2014’ün sonlarına doğru, Kürdistan bölgesi hükümeti ile merkezî Irak hükümeti heyetleri arasındaki buzlar da erimeye başladı. Aralık ayında Bağdat’ta gerçekleştirilen toplantının sonunda iki taraf da anlaştıklarını ve bütçe krizinden petrol ihracına kadar birçok noktada sorunlarını çözdüklerini belirtti.
Hatırlanacaktır, IŞİD 3 Ağustos’ta Şengal’i işgal etmişti. Peşmerge güçleri ile PKK’nin askerî kanadı HPG, Rojava’nın Halk Savunma Birlikleri YPG ve YPJ ile Şengal Direniş Birlikleri YBŞ Aralık ortasından itibaren Şengal kuşatmasını kırmak için operasyona başladı. Mesud Barzani Şengal kuşatmasının kırılması amacıyla başlatılan operasyondan sonra, Şengal Dağı’nda yaptığı basın açıklamasında, uzun sürecek savaştan Kürt halkının zaferle çıkacağına inandığını söyledi.

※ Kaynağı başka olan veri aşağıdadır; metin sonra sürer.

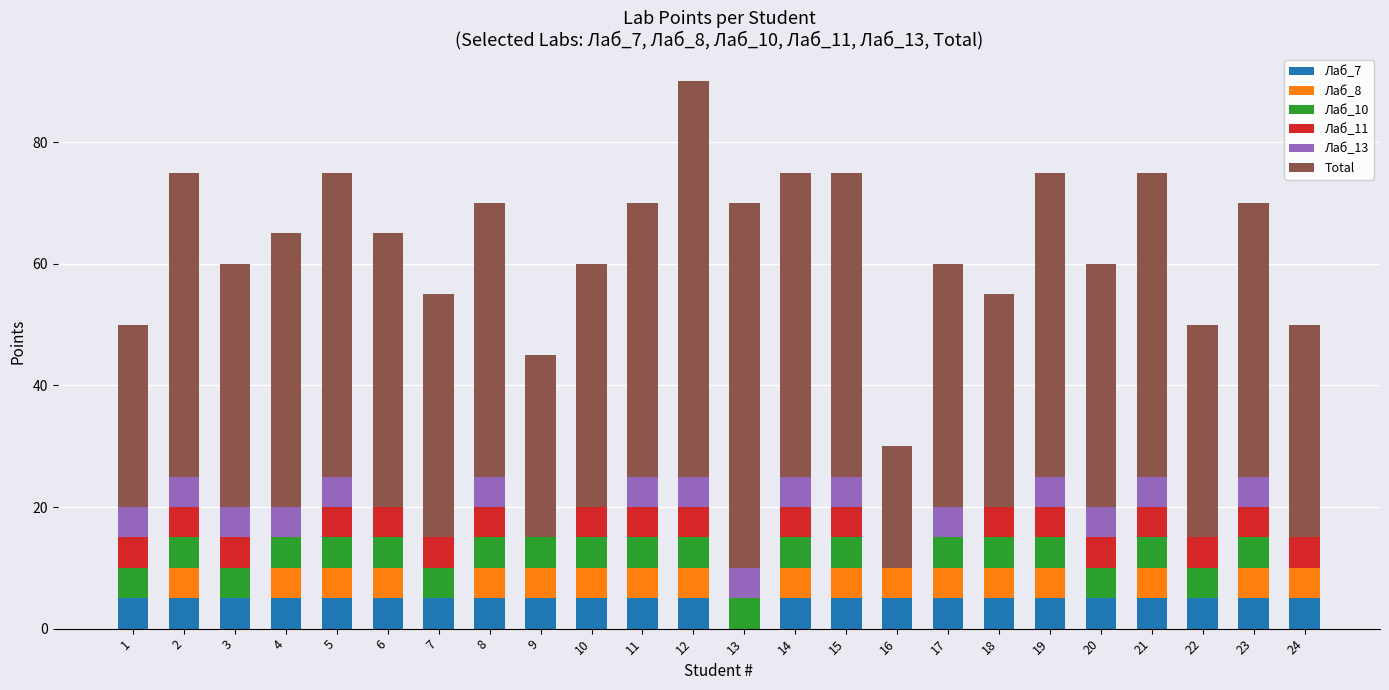

What is the total value across all series at 6?

65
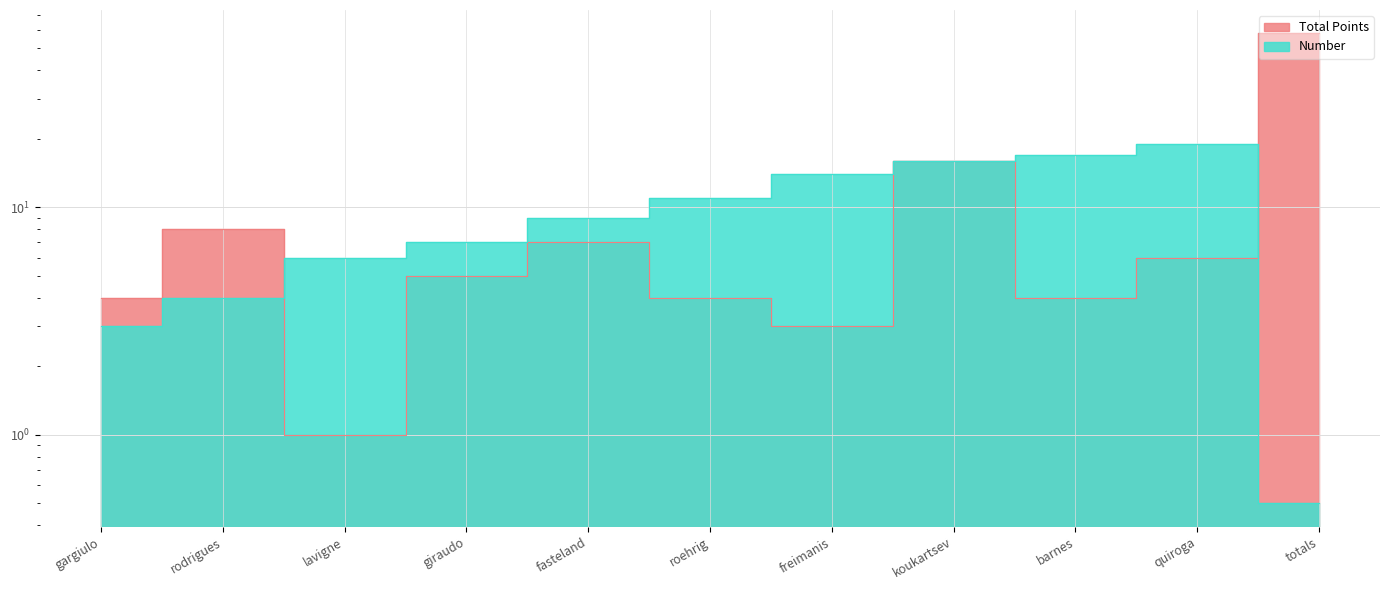

True or false: Number and Total Points cross at least once.

True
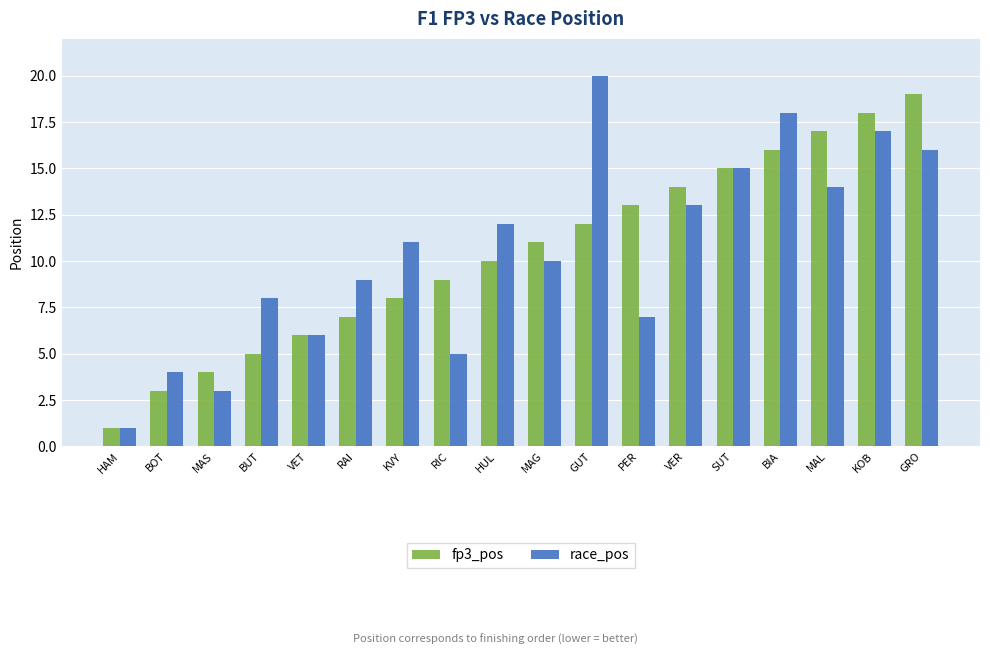

Which category has the highest value in the fp3_pos series?

GRO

Irak’ta ve Kürdistan Bölgesi’nde çatışmalarla geçen 2014 yılı bölgedeki yanlış politikaların sonuçlarının izlenmesi açısından bir laboratuar işlevi gördü. Bu gözlemler Ortadoğu’nun başına bela olan IŞİD’in gelişmesine yol açan politikaların anlaşılması bakımından da önemli.